Clarice Lispector, The Foreign Legion (trans G Pontiero): Short stories plus crônicas, the latter having that blog-journal feel. Lispector's stories vary (at least in translation) but her descriptions of that which words cannot capture about childhood ("The Misfortunes of Sofia", "The Message") are unmatched, though she's better known for her works on the worse off; both are well represented in the crônicas, as is the writing process and critical commentary. That these pieces, or fragments, come from her 'bottom-drawer' doesn't mean they're just shelf-liner. Here, she seems to anticipate Eno's ambient music more than reflecting Cage's 4'33" (though No.2 seems relevant as an Oblique Strategy):

In Natal, Rio Grande do Norte, I woke up in the middle of the night, as peaceful as if I were awakening from a peaceful bout of insomnia. And I heard an ethereal music which I had heard once before. It was extremely sweet and without any melody, yet it consisted of sounds that could be orchestrated into melody. It was undulating and uninterrupted. The sounds emerged like fifteen thousand stars. I felt certain that I was capturing the most primitive vibrations of air, as if silence were speaking. Silence was speaking. It had a low and constant pitch without any edginess, and it was criss-crossed with horizontal, oblique sounds. Thousands of resonances which had the same pitch and the same intensity, the same relaxed pace, a night of bliss.

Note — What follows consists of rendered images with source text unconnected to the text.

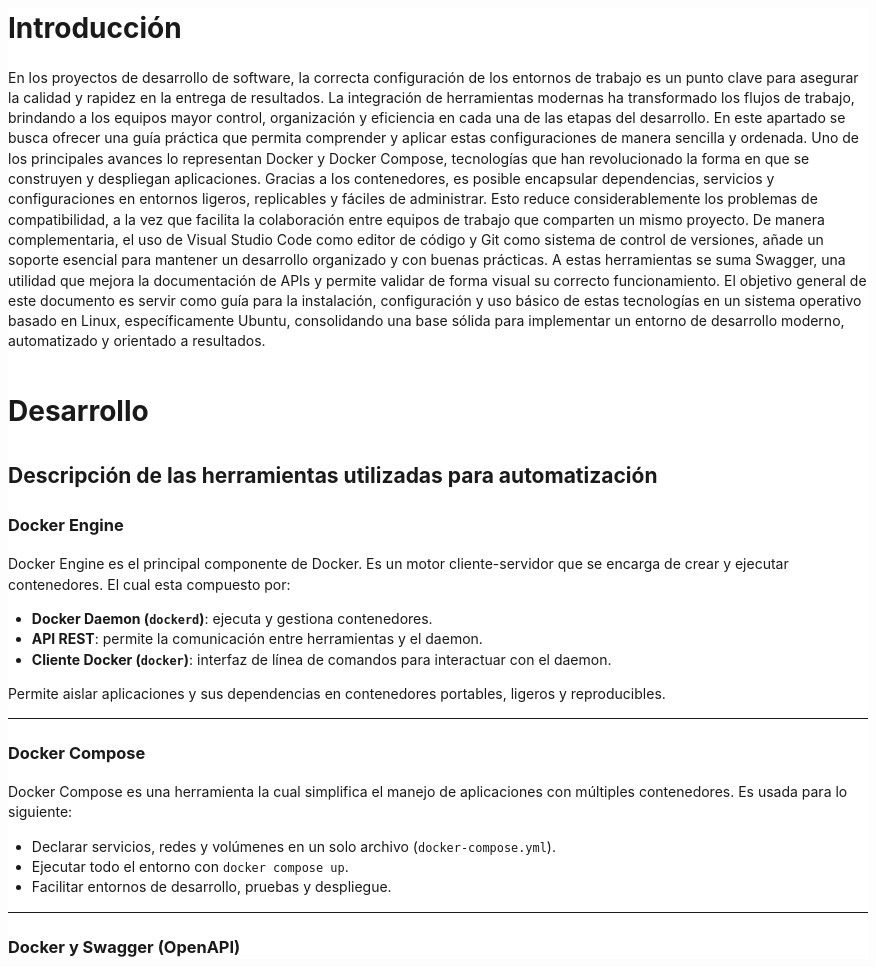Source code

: # Introducción

En los proyectos de desarrollo de software, la correcta configuración de los entornos de trabajo es un punto clave para asegurar la calidad y rapidez en la entrega de resultados. La integración de herramientas modernas ha transformado los flujos de trabajo, brindando a los equipos mayor control, organización y eficiencia en cada una de las etapas del desarrollo. En este apartado se busca ofrecer una guía práctica que permita comprender y aplicar estas configuraciones de manera sencilla y ordenada. Uno de los principales avances lo representan Docker y Docker Compose, tecnologías que han revolucionado la forma en que se construyen y despliegan aplicaciones. Gracias a los contenedores, es posible encapsular dependencias, servicios y configuraciones en entornos ligeros, replicables y fáciles de administrar. Esto reduce considerablemente los problemas de compatibilidad, a la vez que facilita la colaboración entre equipos de trabajo que comparten un mismo proyecto.
De manera complementaria, el uso de Visual Studio Code como editor de código y Git como sistema de control de versiones, añade un soporte esencial para mantener un desarrollo organizado y con buenas prácticas. A estas herramientas se suma Swagger, una utilidad que mejora la documentación de APIs y permite validar de forma visual su correcto funcionamiento. El objetivo general de este documento es servir como guía para la instalación, configuración y uso básico de estas tecnologías en un sistema operativo basado en Linux, específicamente Ubuntu, consolidando una base sólida para implementar un entorno de desarrollo moderno, automatizado y orientado a resultados.


# Desarrollo
## Descripción de las herramientas utilizadas para automatización

### Docker Engine

Docker Engine es el principal componente de Docker. Es un motor cliente-servidor que se encarga de crear y ejecutar contenedores. El cual esta compuesto por:

- **Docker Daemon (`dockerd`)**: ejecuta y gestiona contenedores.
- **API REST**: permite la comunicación entre herramientas y el daemon.
- **Cliente Docker (`docker`)**: interfaz de línea de comandos para interactuar con el daemon.

Permite aislar aplicaciones y sus dependencias en contenedores portables, ligeros y reproducibles.

---

### Docker Compose

Docker Compose es una herramienta la cual simplifica el manejo de aplicaciones con múltiples contenedores. Es usada para lo siguiente:

- Declarar servicios, redes y volúmenes en un solo archivo (`docker-compose.yml`).
- Ejecutar todo el entorno con `docker compose up`.
- Facilitar entornos de desarrollo, pruebas y despliegue.

---

### Docker y Swagger (OpenAPI)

It resembled a trailing veil of sound, with variations largely of shadow and light, sometimes of density (such as when the veil fluttered and folded over). The music was incredibly beautiful, and impossible to describe because there are no words to denote silence. The composer's presence was not felt; only angels in countless groups, impersonal as angels, anonymous as angels. When silence manifests itself, there is no warning; silence simply manifests itself in silence. As if you were to ask: what is the number 1357217? And this number were to come forward and reveal itself as 1357217. Silence can achieve the maximum: by becoming evident. And so my hotel room was inundated with the choral song of silence which became evident. And I was blessed in this manner. But I have no desire to renew the experience.


The rest is silence.

2.8.07

Rough Stretch

One of these days, one of these days isn't going to be one of those days.